近年, 脳血管障害・パーキンソン病・脊髄小脳変性症など種々の神経疾患において, 自律神経系に対する検討が行なわれている. ただし, 自律神経機能は生理的加齢に伴っても変化するため, 患者の自律神経機能を評価するにあたっては, 常に加齢による影響を考慮する必要がある. 我々は, 加齢に伴う自律神経機能の変化を, より詳細に検討する目的で, 高血圧・糖尿病・神経学的異常・一般検査における異常のいずれをも有しない, 各年代層の健常者81例を対象として, 血圧・脈拍・呼吸の連続記録下に hemodynamic functional tests を施行した. さらに, パーキンソン病患者36例・脊髄小脳変性症患者26例にも同様の検討を行ない, 同年代層ごとの健常者の成績と比較した.
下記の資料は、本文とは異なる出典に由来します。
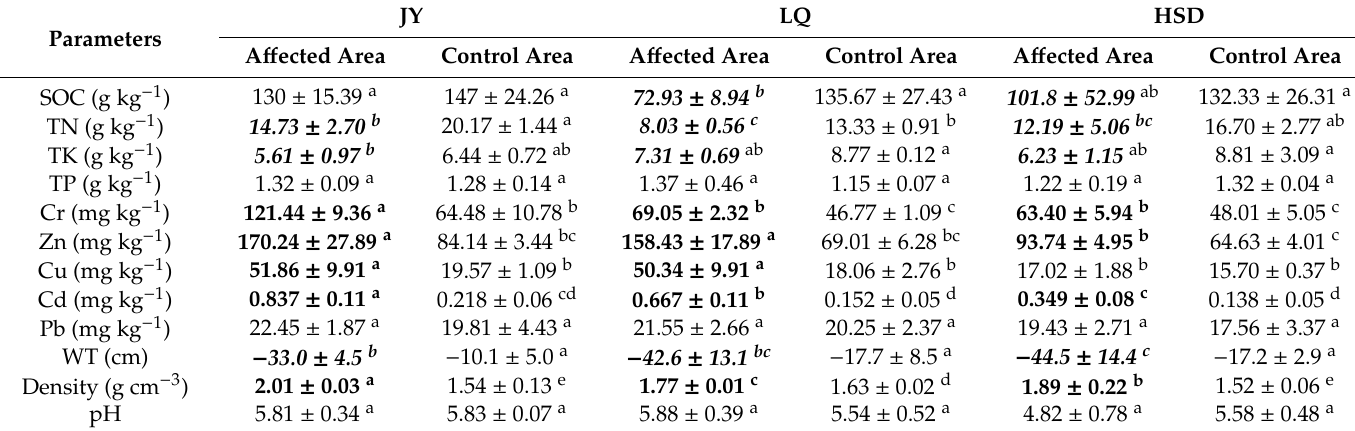
Table 1. Physicochemical attributes of soil samples taken from a ff ected and control areas of JY, LQ and HSD sites ( n = 18).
1) 副交感神経機能の指標である Aschner 試験・Valsalva maneuver の反射性徐脈は, 加齢に伴い緩徐な反応性低下を示した.
2) 交感神経機能の指標である寒冷昇圧試験の反射性頻脈・反射性血圧上昇は, 30歳代で急速に低下し, それ以降の年代では変化が少なかった.
3) 起立性血圧下降は, 40歳代以降で著明となった.
4) パーキンソン病・脊髄小脳変性症における起立性低血圧の出現頻度は, 年齢をマッチさせた場合, 健常者との間に有意差を認めなかった.
以上の結果より, 加齢による自律神経機能の変化は, 一般に理解されている以上に大きく, 各種疾患における自律神経機能を検討する場合には, 加齢による影響を十分に考慮しなければならないと考える.